• _SET TASKS_:
- 1) Answer these questions from the book post:
(a) When was the book published?
(b) What school does Erasmus attend?
(c) How many chapters does the Amazon preview include?
- 2) Reproduce everything in the book post from "Here's the Amazon" down to "sorts of scrapes.".

• _TEXT SECTION_:
** start **

In retrospect, I think this is more of a middle grade story. At least it starts that way. And since I already recorded the first two chapters I'm going with it for this weeks episode anyway. Mostly because I like the author's voice. She has found a convincing way of portraying the time period in her choice of language. The characters are interesting and realistic. Also, the other book I started had two violent rapes in the first five pages and the writing was mediocre. If you're interested in reading a violent, mediocre book, email me at firstname.lastname@example.org and I'll let you know what the name is.
So, here's Erasmus T. Muddiman
It was published in August of 2016. It currently has 4.8 stars on sixteen reviews.
Here's the Amazon blurb:
It is London 1665, a year fraught with strange and unearthly events. Comets fly low in the sky while merchants clamor for war.
Eleven year old Erasmus T. Muddiman attends St Paul’s School with his younger brother. He enjoys Latin but hates to create Latin verses, preferring the new sciences as seen at the Royal Society. He plays football with the lads in Paul’s Yard, shimmies up the drainpipe outside his bedchamber window and he saves his brother, Desiderius, from all sorts of scrapes.
Soon, Erasmus cannot avoid the rumors of war. Men and boys are pressganged, taken to ships or the dockyards. Plague enters the city. As school fellows disappear, Erasmus and his family meet a terrible fate of survival. Who will live and who will die?
The Amazon preview has the first four chapters. Here are the first two....

** end **

• _DATASET ROWS_:
** start **

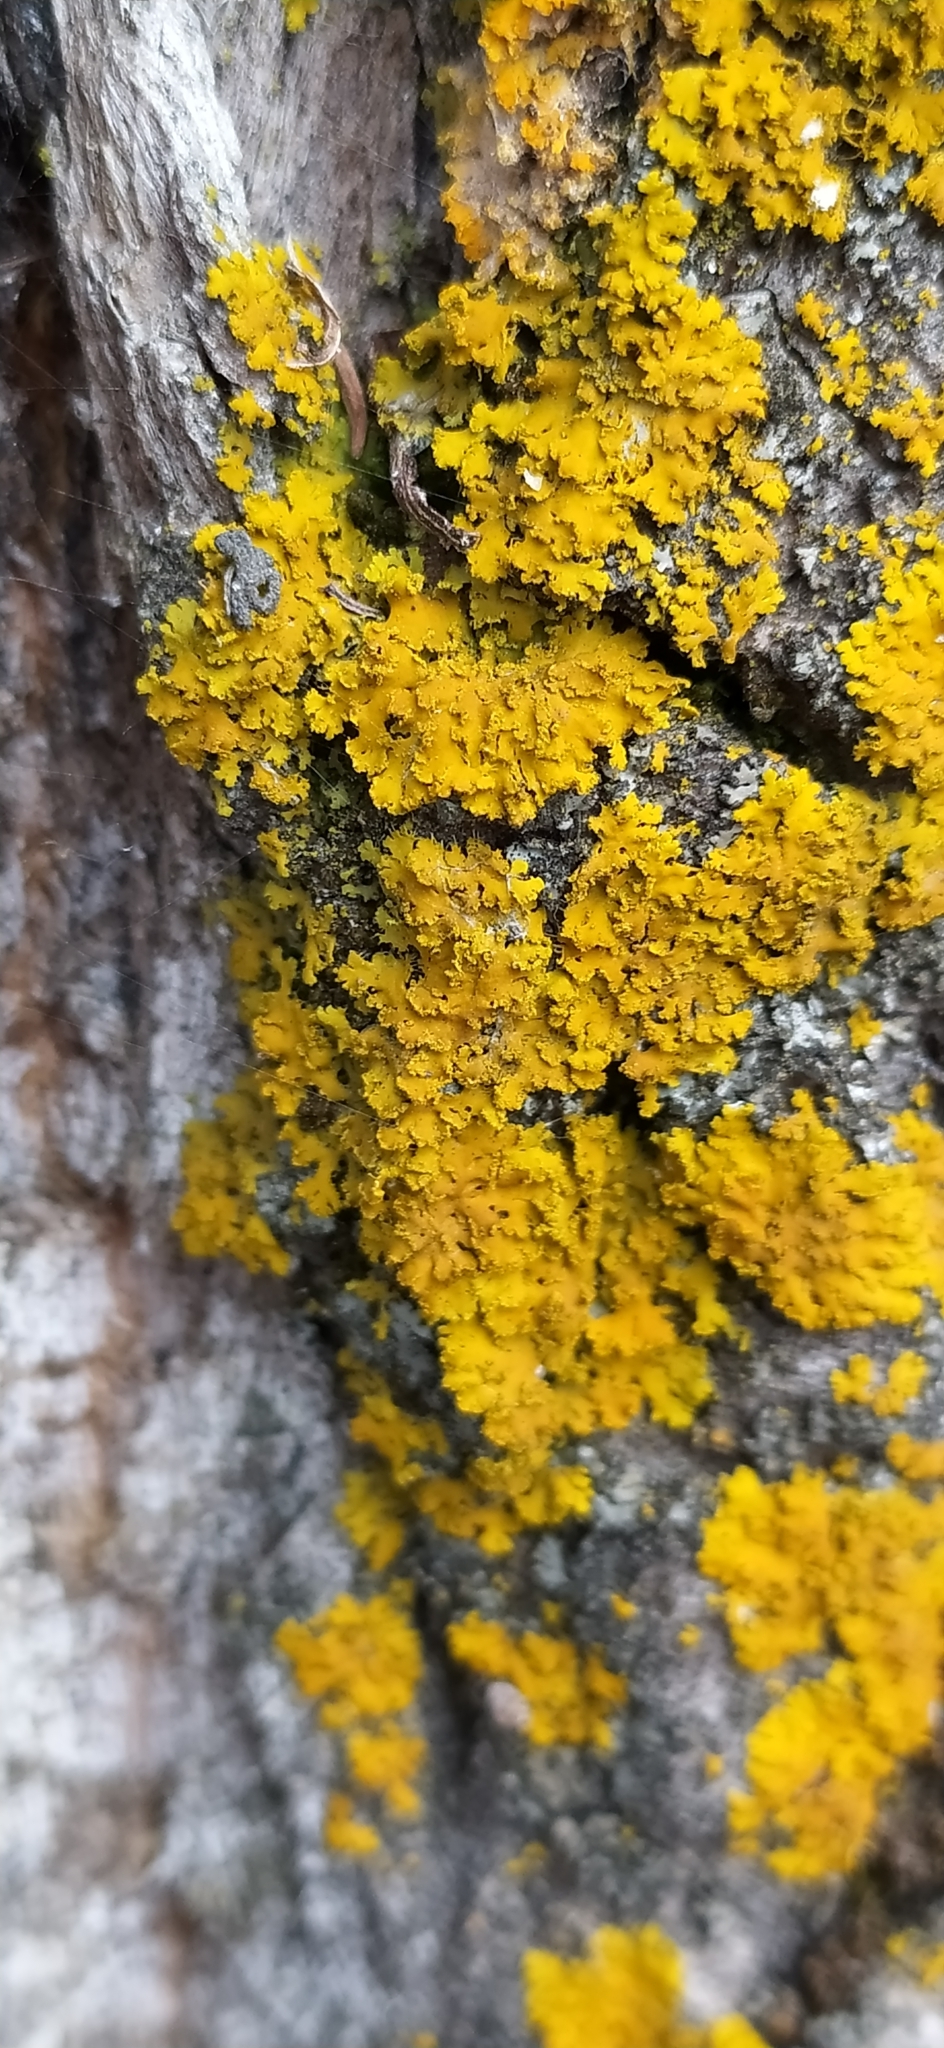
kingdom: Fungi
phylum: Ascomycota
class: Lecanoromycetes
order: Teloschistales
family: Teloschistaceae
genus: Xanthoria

** end **
** start **

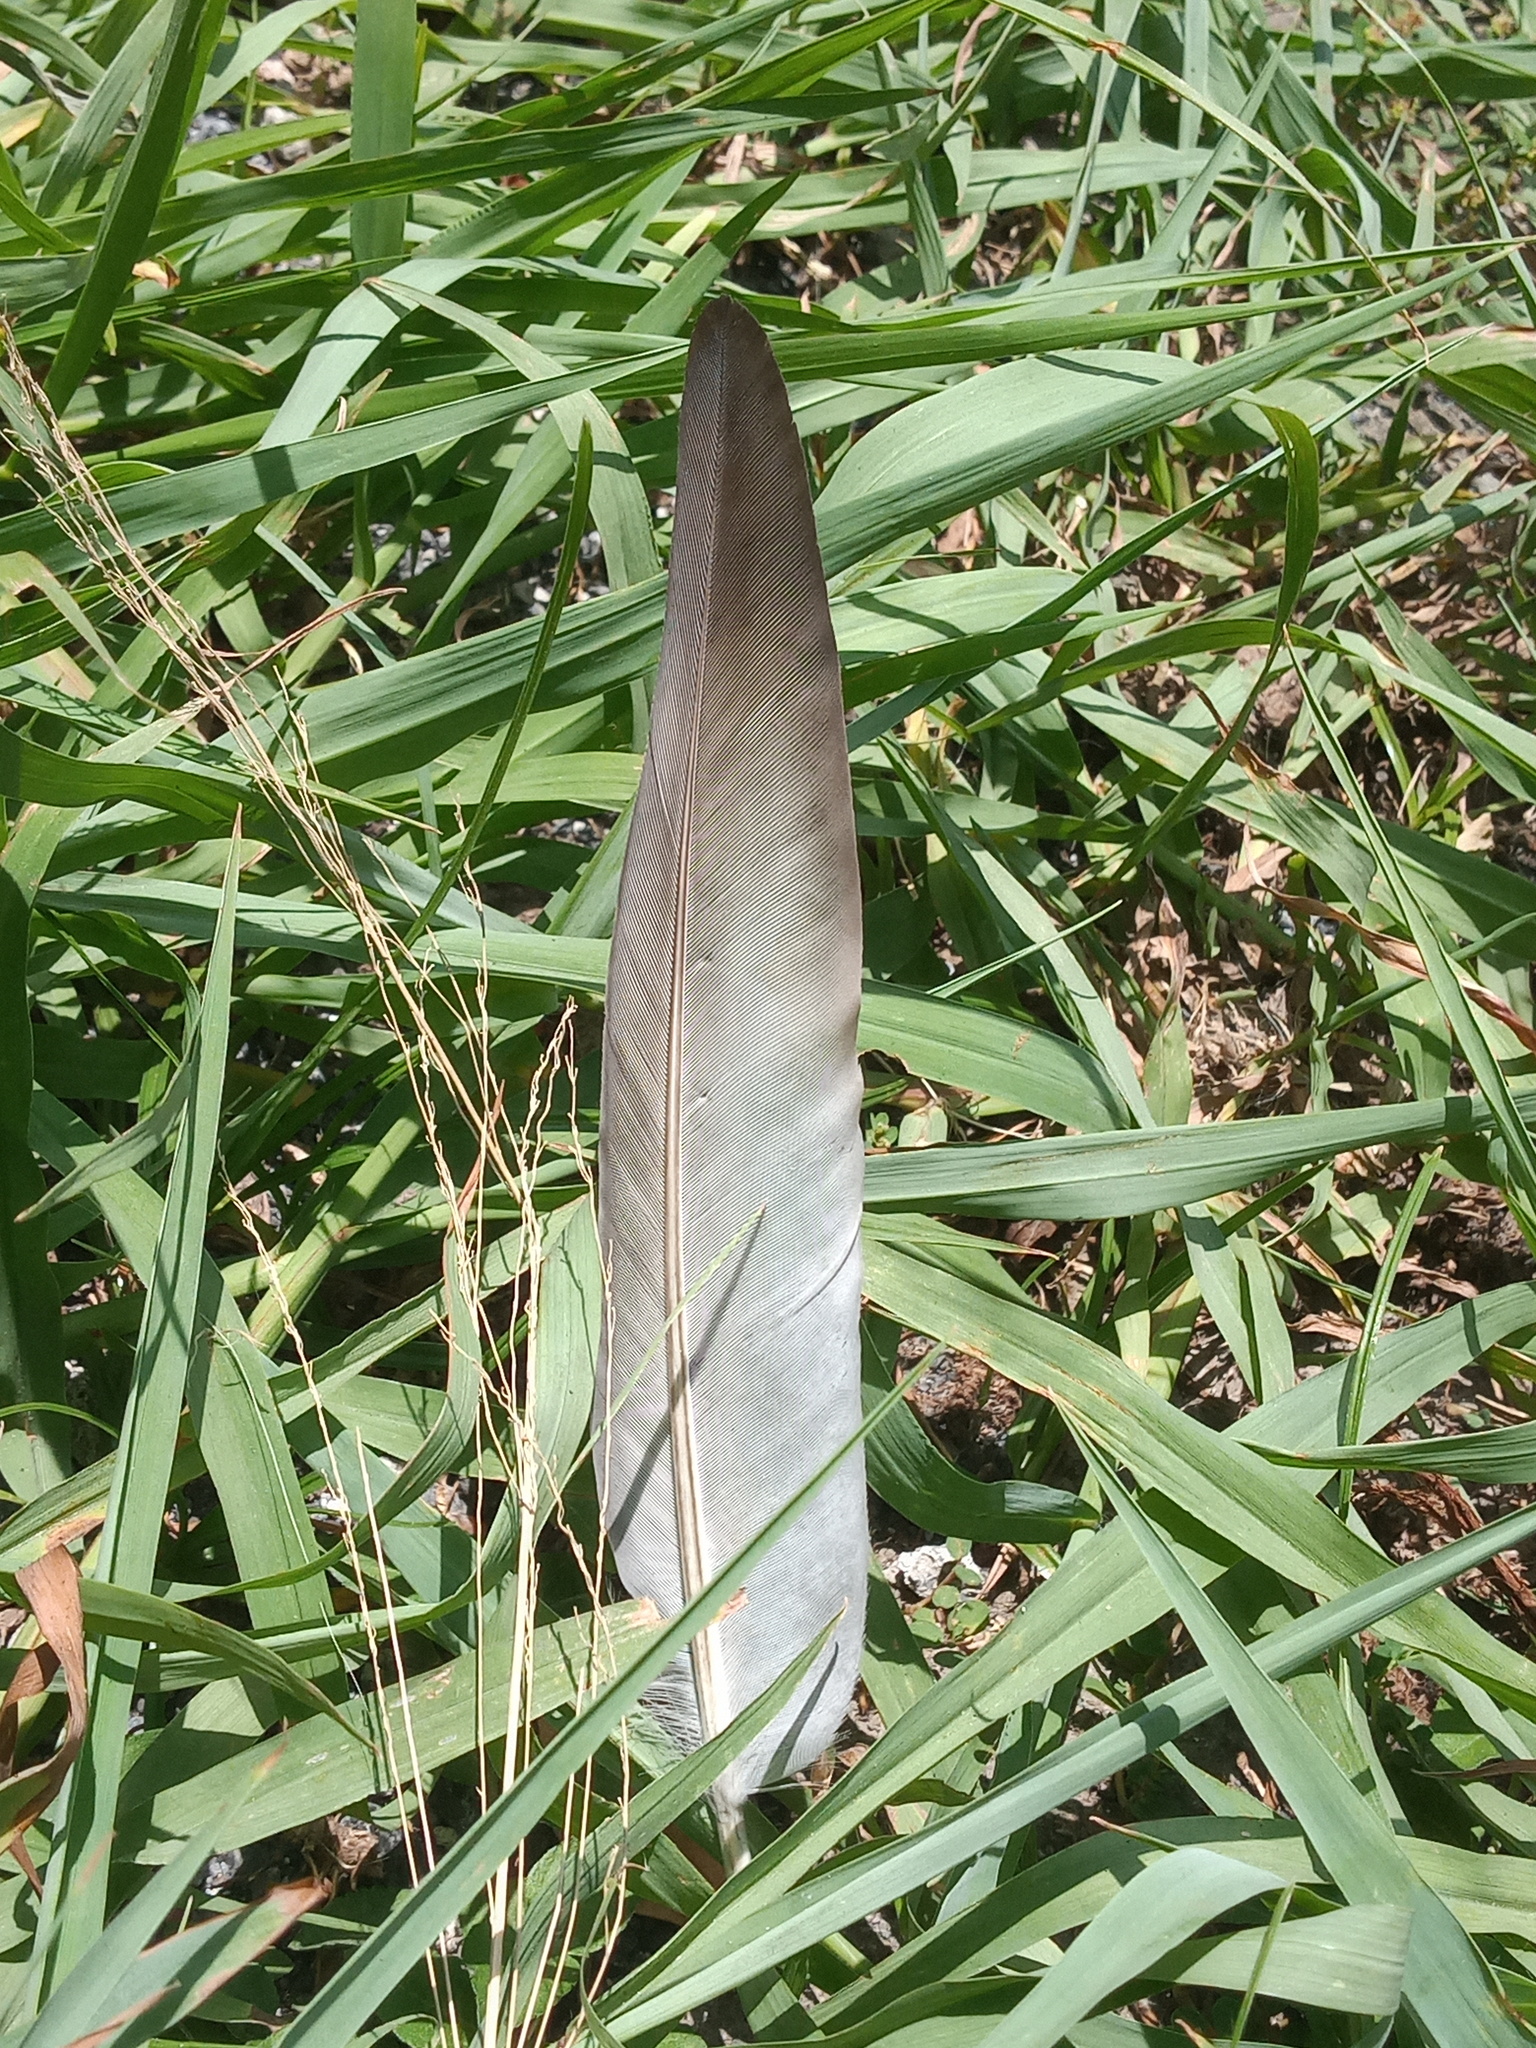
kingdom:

** end **

• _WORKED ANSWERS_:
- 1)
(a) August of 2016
(b) St Paul's School
(c) The first four chapters

- 2)
Here's the Amazon blurb:
It is London 1665, a year fraught with strange and unearthly events. Comets fly low in the sky while merchants clamor for war.
Eleven year old Erasmus T. Muddiman attends St Paul’s School with his younger brother. He enjoys Latin but hates to create Latin verses, preferring the new sciences as seen at the Royal Society. He plays football with the lads in Paul’s Yard, shimmies up the drainpipe outside his bedchamber window and he saves his brother, Desiderius, from all sorts of scrapes.